If Dany helps destroy the WWs she will be a villain to them. But to the living, she'll be a savior. But what if the majority of people who benefit dictates the morality of it and the WWs and their zombies outnumber the living? Will Dany be a villian because she saves the minority (the living) at the expense of the majority (the zombies)?
Great post, I love how you framed them both.FierceAsAWolverine wrote: ↑Tue Aug 15, 2017 12:55 pmAt this point, Dany bears some interesting resemblances to Chingis Khan (you all probably know him as Genghis...). He has a terrible reputation in the West, but the Mongols revere him and when you start to look into his policies, he had some pretty enlightened ideas.

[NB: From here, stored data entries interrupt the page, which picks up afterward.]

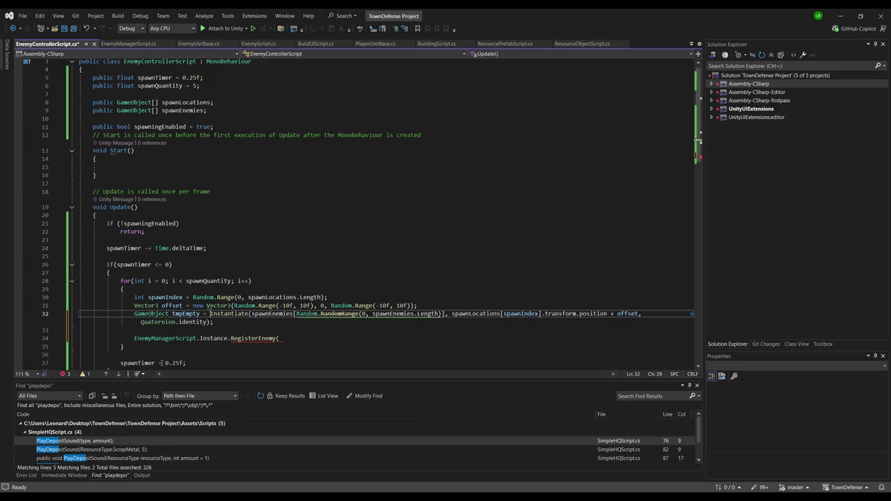
key(Down)
key(Down)
key(Down)
key(End)
text(pEmpty)
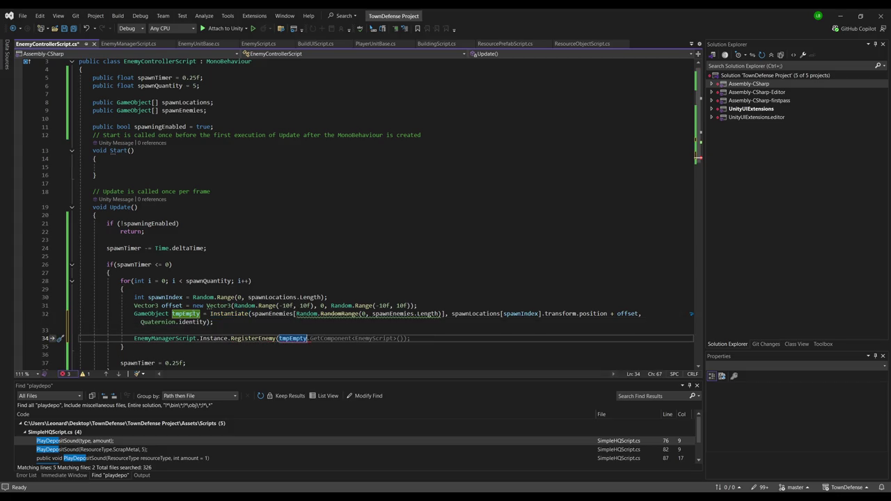
key(ctrl+z)
key(ctrl+z)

You also covered these points well, thoroughly laid out. I agree, many of the viewpoints about Dany, across the range, are a result of our own culture exposure and dispositions. The ethics of violence in that world are very different, or many reasons. As are the gender dynamics.I don't understand why people insist on labeling Dany as entitled or seeing her as a less satisfying female character than the more traditional female characters. Yes, even Arya and Brienne are more traditional in the sense that girls-with-swords have been done many times in fantasy - but women who are unrepentant conquerors have not. I find Dany interesting for exactly this reason. She's doing what the real world's most successful conqueror did when he established a new world order in Eurasia. She's giving the conquered a choice, and she's taking them at their word about their intentions towards her. And you have to wonder how long it would take any of the other characters in this story to deploy dragons if they had them - can you imagine Tywin with dragons? Cersei? Olenna? Ellaria? Robert? Any of them would use them, maybe some with greater restraint than others, but soldiers and civilians alike would die in dragon flames. Jon is probably the only character who would not use them in battle against other humans; he'd just fly north to roast the White Walkers. So the ire directed at Dany from some quarters seems to hold her to a unique and frankly unrealistic standard. She's doing what conquerors do. Her early life experiences taught her that brutality is inevitable and that if you're going to survive and thrive, you have to be pretty demanding and assertive. She struggles to reconcile that lived reality with her own impulses towards being kinder and striving to create a less brutal world. But she's up against the pragmatic understanding that you can't make new rules without first playing by the rules of the system you want to break. It reads as realistic to me.
I don't love or idolize Dany, but I root for her, maybe as much because of this moral ambiguity as in spite of it.